Papa s'éloigna, marmonnant dans sa barbe, manifestement furieux. Le regard de Zion se tourna enfin vers moi. Le sourire décontracté sur son visage s'effaça brièvement, remplacé par une lueur de culpabilité ou peut-être de prise de conscience. Il détourna rapidement les yeux, revenant vers Cherry avec une nonchalance forcée.

« Cherry, j'ai apprécié la soirée, mais il est temps que tu partes. »

Le sourire de Cherry s'effaça tandis qu'elle jetait un dernier regard nostalgique à Zion avant de sortir. Pendant ce temps, le visage de Zion, à nouveau, masquait toute émotion véritable lorsqu'il croisa brièvement mon regard. L'expression de culpabilité ou de regret dans ses yeux fut fugace, rapidement remplacée par un détachement froid.

« Mais Z... qu'en est-il du petit-déjeuner ? Tu ne vas pas me nourrir ? Je meurs de faim après tout le plaisir que nous avons eu la nuit dernière », dit Cherry, ses yeux se tournant vers moi avec un sourire narquois.

« Cherry, pas maintenant », répliqua Zion, jetant un coup d'œil momentané vers moi avant de détourner son attention.

« ZION ! » La voix de Jenny perça la tension, sa frustration évidente.

« Cherry, je t'ai dit de sortir », commanda Zion, son ton dur et inflexible alors qu'il la fusillait du regard.

« D'accord, Zion.
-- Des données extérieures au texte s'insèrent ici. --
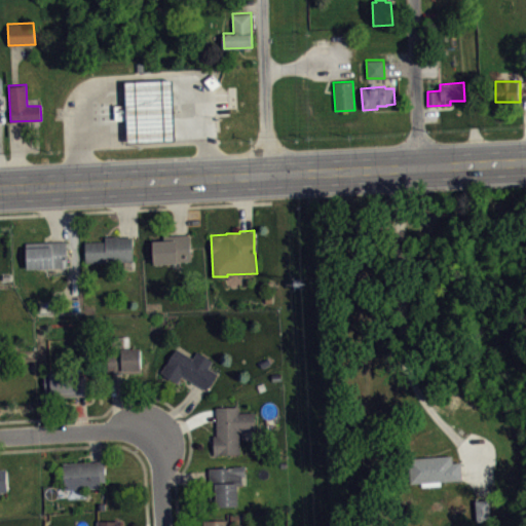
[(152,240),(154,263),(191,261),(190,234),(163,235),(164,239),(152,240)]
Peu importe », dit Cherry, sa voix dégoulinant d'indifférence. « J'ai passé un super moment. Appelle-moi si jamais tu te sens seul à nouveau. » Elle se pencha et lui donna ce qui semblait être un baiser langoureux et sensuel avant de me jeter un dernier regard. Sans la moindre trace d'embarras, elle descendit les escaliers et sortit par la porte.

Jenny se massa les tempes et se tourna vers Zion, sa frustration évidente.

« Qu'est-ce qu'il y a ? » demanda Zion, son expression imperturbable comme si de rien n'était.

« Va te changer et mets quelque chose de décent, pour l'amour du ciel », lança Jenny, sa frustration évidente dans son ton.

« C'est décent », répliqua Zion, son ton défiant.

Un silence tendu s'installa entre eux alors qu'ils échangeaient des regards obstinés. Jenny, manifestement exaspérée, intervint pour désamorcer la situation.

« Zion, s'il te plaît », supplia-t-elle, sa voix teintée d'exaspération. « Mets juste une chemise, par souci de décence. » Ses yeux, remplis d'un mélange de frustration et de désespoir, se fixèrent sur lui, espérant percer sa défiance décontractée.

« Pourquoi le beau-papa désapprouve-t-il ? » marmonna Zion, sa voix dégoulinant de mépris.

« Zion, nous sortons pour le petit-déjeuner—un petit-déjeuner en famille », répondit Jenny, son ton ne souffrant aucune contradiction. « Alors ne commence pas avec moi. Je ne suis pas d'humeur. »

« Un petit-déjeuner en famille ? Quelle putain de blague », rétorqua-t-il, sa frustration palpable.

« Zion, s'il te plaît… » La voix de Jenny vacilla, mêlant supplication et épuisement.

Il soupira lourdement, une exhalation dramatique comme si l'idée même était au-dessous de lui, avant de monter les escaliers.

La poussée soudaine pour ce truc de « famille » semblait forcée et écrasante. Étant donné que Zion évite généralement toutes les réunions familiales, j'étais surpris qu'il ait même accepté celle-ci. Tout cela semblait un peu trop, trop soudain, et je partageais son sentiment de perplexité.